The firms argue that the debts cannot be enforced if lenders have not kept the right paper work and needless to say many debt ridden hopefuls have leapt at the chance to have their burden lifted from them.

Apparently the judiciary is planning to select a few claims for a test case in the High Court to decide the issues involved. The aim is to find a way of dealing with a very large number of claims in a sensible time.

The intention of the judiciary has been revealed in a recent letter written by Judge Derek Halbert, the head civil judge in Cheshire.

Part of the letter reads, “It is apparent that there are a number of claims to be commenced nationally in which the main claim will be for a declaration of the invalidity of a credit agreement for non-compliance with the Consumer Credit Act (CCA).”

Estimates vary but up to 100,000 claims may be involved. No deadline has been set for any decision on the test case, which will be decided by Lord Justice Moore-Bick, the deputy head of civil justice.

Last year, a Staffordshire couple gained widespread publicity for managing to persuade lenders to write off more than £65,000 of assorted credit card debts and other loans.
They relied on various arguments, including that the lenders had not produced accurate paperwork to back up their loans, or had not complied with other requirements of the CCA.

However, when they went to the High Court to challenge further debts, and establish a legal precedent, they lost.

Judge Simon Brown accused them of lying, and said their arguments were factually and legally flawed, describing some of them as “pure sophistry” or “totally without factual or legal merit”. So it would seem that there is still some way to go in establishing the exact stance of the law.

The idea that some borrowers might be able to renege on some of their debts hinges on the wording of the 1974 CCA, which covers agreements struck before the advent of a new Act in 2006. The purpose of the 1974 Act was stop unscrupulous lenders exploiting unsophisticated borrowers.

But according the Consumer Action Group (CAG), it also contains requirements that can be used by some borrowers. If you write to the lender under the CCA asking for a ‘true copy’ of loan agreement and they are unable to supply it in the required time, then it becomes an unenforceable agreement.
It is now clear that tens of thousands of such claims, based on this and other requirements of the 1974 Act, have been building up, garnered in many cases by claims-handling firms, and threatening to swamp the county courts.
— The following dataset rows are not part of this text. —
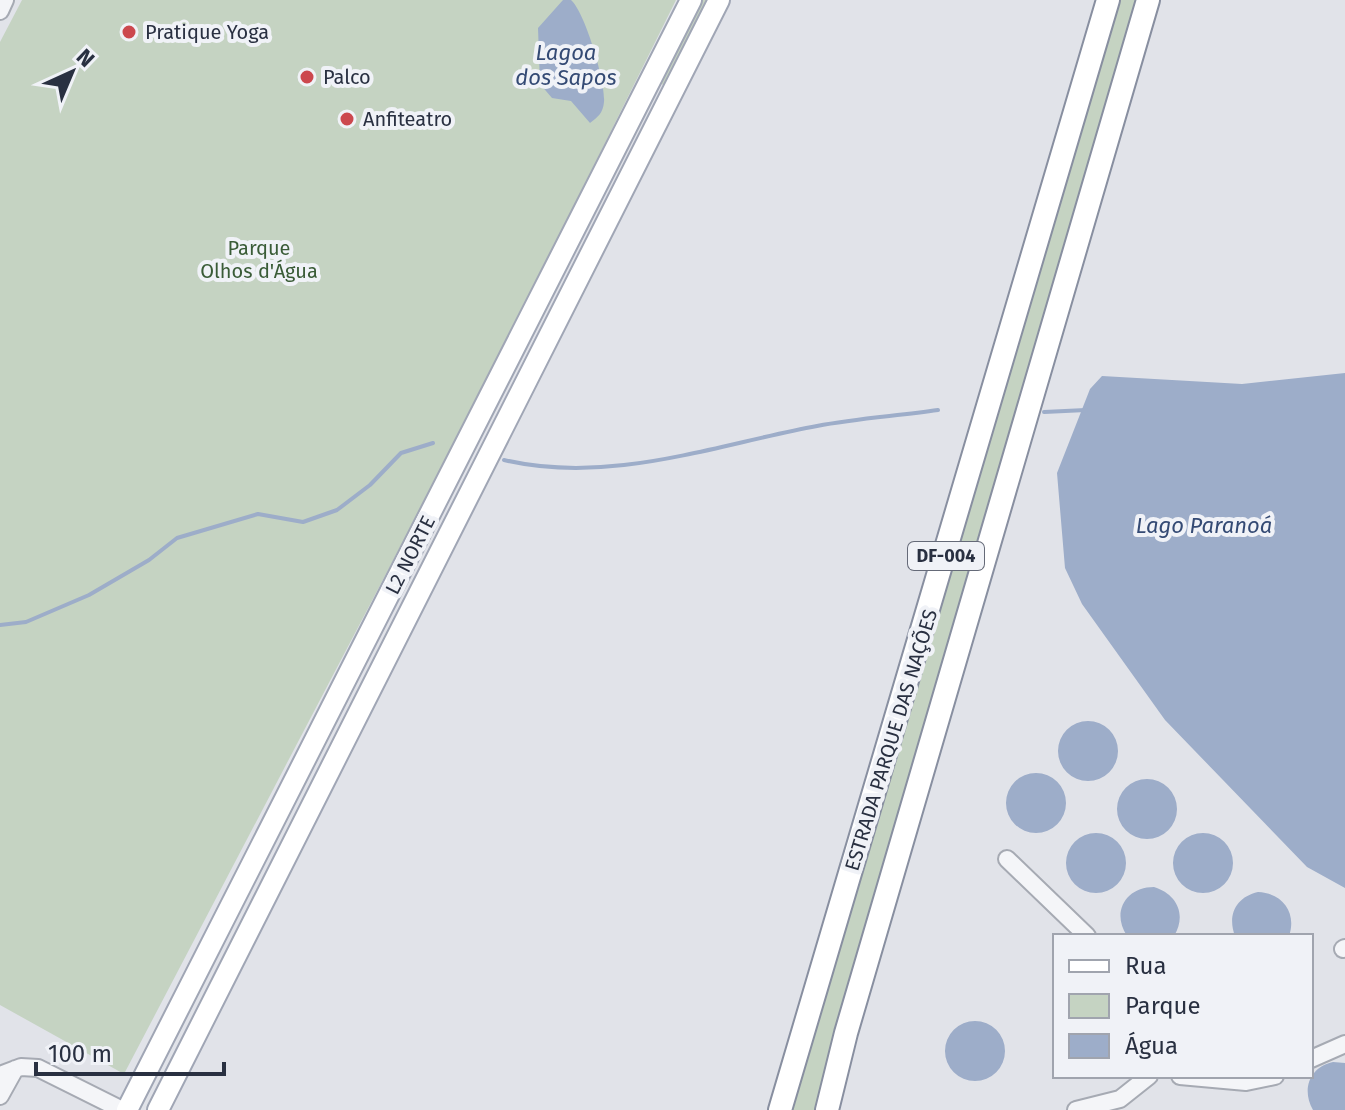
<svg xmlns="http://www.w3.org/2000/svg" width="1345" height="1110" font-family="'Fira Sans',sans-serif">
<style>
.green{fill:#c5d3c2}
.water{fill:#9dadc9}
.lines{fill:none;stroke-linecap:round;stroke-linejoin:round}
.stream{stroke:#9dadc9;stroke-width:4}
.minor-casing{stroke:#a6aab3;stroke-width:20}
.major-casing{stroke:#a0a6b5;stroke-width:24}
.highway-casing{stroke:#888fa0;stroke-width:26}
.minor{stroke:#f4f5f8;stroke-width:16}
.major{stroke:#fff;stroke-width:20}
.highway{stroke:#fff;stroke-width:22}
.poi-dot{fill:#cc484e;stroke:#f0f2f7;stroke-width:3}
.labels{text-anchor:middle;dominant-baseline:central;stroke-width:8;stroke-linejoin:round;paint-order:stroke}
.shield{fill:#f0f2f7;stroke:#656a78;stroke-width:2}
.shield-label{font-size:18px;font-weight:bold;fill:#293041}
.poi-label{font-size:20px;fill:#293041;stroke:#f0f2f7;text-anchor:start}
.park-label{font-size:20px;fill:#3a5c37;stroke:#f0f2f7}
.street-label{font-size:20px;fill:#293041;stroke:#f0f2f7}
.water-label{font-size:22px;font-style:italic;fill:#344a74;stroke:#f0f2f7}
</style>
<rect width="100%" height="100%" fill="#e1e3e9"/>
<path class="green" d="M22 0H676L485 385 124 1074 0 1005V42Z
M701 0H707L664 85 661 84Z
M1118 0H1138L838 1017 815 1110H792Z"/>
<path class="water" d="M563 0H571C585 12 606 83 604 102 603 113 598 117 590 123L571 101 552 98 540 84 538 28Z
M1345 373V888L1307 867 1165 720 1082 604 1065 568 1057 473 1090 389 1102 376 1242 384Z
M1058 751a30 30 0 1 1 60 0a30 30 0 1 1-60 0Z
M1006 803a30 30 0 1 1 60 0a30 30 0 1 1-60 0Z
M1117 809a30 30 0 1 1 60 0a30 30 0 1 1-60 0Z
M1173 863a30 30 0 1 1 60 0a30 30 0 1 1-60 0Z
M1066 863a30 30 0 1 1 60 0a30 30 0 1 1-60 0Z
M1154 887C1177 894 1187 915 1174 936H1127C1111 912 1126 887 1154 887Z
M1258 892C1283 893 1297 913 1289 936H1235C1227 915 1236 897 1258 892Z
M945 1051a30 30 0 1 1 60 0a30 30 0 1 1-60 0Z
M1333 1062 1345 1063V1110H1313C1301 1089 1310 1067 1333 1062Z"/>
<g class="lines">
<path class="stream" d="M1044 412 1086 410
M504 460C610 485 714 445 817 426 857 418 898 416 938 410
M0 625 26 622 89 595 149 560 177 538 258 514 303 522 337 510 370 485 401 453 433 443"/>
<g class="minor-casing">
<path id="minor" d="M0 11 5 0
M1007 859 1087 936
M1343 949 1345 948
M1311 1059 1345 1044
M0 1075 21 1067 38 1068 122 1110
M1180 1076 1246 1082 1275 1076
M0 1096 15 1069
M1076 1110 1120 1099 1149 1076"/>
</g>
<g class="major-casing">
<path id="major" d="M127 1110 691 0
M158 1110 719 0"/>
</g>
<g class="highway-casing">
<path id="highway" d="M780 1110 1108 0
M827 1110 846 1033 1148 0"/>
</g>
<use href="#minor" class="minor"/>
<use href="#major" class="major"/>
<use href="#highway" class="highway"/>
</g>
<g class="poi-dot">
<circle cx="129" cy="32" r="8"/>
<circle cx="307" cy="77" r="8"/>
<circle cx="347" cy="119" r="8"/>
</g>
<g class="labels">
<rect class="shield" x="908" y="542" width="76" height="28" rx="6"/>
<g class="shield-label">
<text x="946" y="556">DF-004</text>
</g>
<g class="poi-label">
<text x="145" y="32">Pratique Yoga</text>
<text x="323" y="77">Palco</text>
<text x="363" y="119">Anfiteatro</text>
</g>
<g class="park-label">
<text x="259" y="248">Parque<tspan x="259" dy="23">Olhos d'Água</tspan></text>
</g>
<g class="street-label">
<text transform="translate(410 555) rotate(-63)">L2 NORTE</text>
<text transform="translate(891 740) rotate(-73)">ESTRADA PARQUE DAS NAÇÕES</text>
</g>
<g class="water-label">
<text x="566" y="52">Lagoa<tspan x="566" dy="25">dos Sapos</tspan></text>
<text x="1204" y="525">Lago Paranoá</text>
</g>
</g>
<rect x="1053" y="934" width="260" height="144" fill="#f0f2f7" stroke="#a0a4ae" stroke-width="2"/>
<rect x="1069" y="960" width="40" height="12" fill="#ffffff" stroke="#a0a4ae" stroke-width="2"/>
<text x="1125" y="974" font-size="24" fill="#293041">Rua</text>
<rect x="1069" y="994" width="40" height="24" fill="#c5d3c2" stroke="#a0a4ae" stroke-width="2"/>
<text x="1125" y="1014" font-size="24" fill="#293041">Parque</text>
<rect x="1069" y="1034" width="40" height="24" fill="#9dadc9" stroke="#a0a4ae" stroke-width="2"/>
<text x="1125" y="1054" font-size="24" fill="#293041">Água</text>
<g transform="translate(72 72) rotate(44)" stroke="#f0f2f7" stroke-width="6" paint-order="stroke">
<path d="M0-6L14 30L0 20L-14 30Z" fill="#293041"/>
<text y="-12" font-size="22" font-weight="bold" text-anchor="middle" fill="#293041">N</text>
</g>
<path d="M36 1062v12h188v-12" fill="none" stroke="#293041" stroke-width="4"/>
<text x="48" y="1062" font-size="24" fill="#293041" stroke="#f0f2f7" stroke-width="6" paint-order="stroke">100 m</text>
</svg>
Claims-handling firms are regulated by the Ministry of Justice. In February, as discussed here on this blog, the ministry and the Office of Fair Trading (OFT) warned they would close down any firms which made misleading claims about their ability to get their clients’ debts written off.

The CCA issue has clear parallels with that of the bank charges saga, in which tens of thousands of claims for the return of bank overdraft charges were put on hold in the summer of 2007 pending the outcome of a High Court test case.

That has still not resolved whether overdraft charges are fair or not, and the first part of the litigation between the banks and the OFT reaches the House of Lords for an appeal in June.

The Commercial Court, part of the High Court, has agreed to hear any CCA test cases. From the bank charges saga it would seem that there is hope but it is distant. The courts take an awfully long time to decide these things so anyone hoping for instant relief will be disappointed.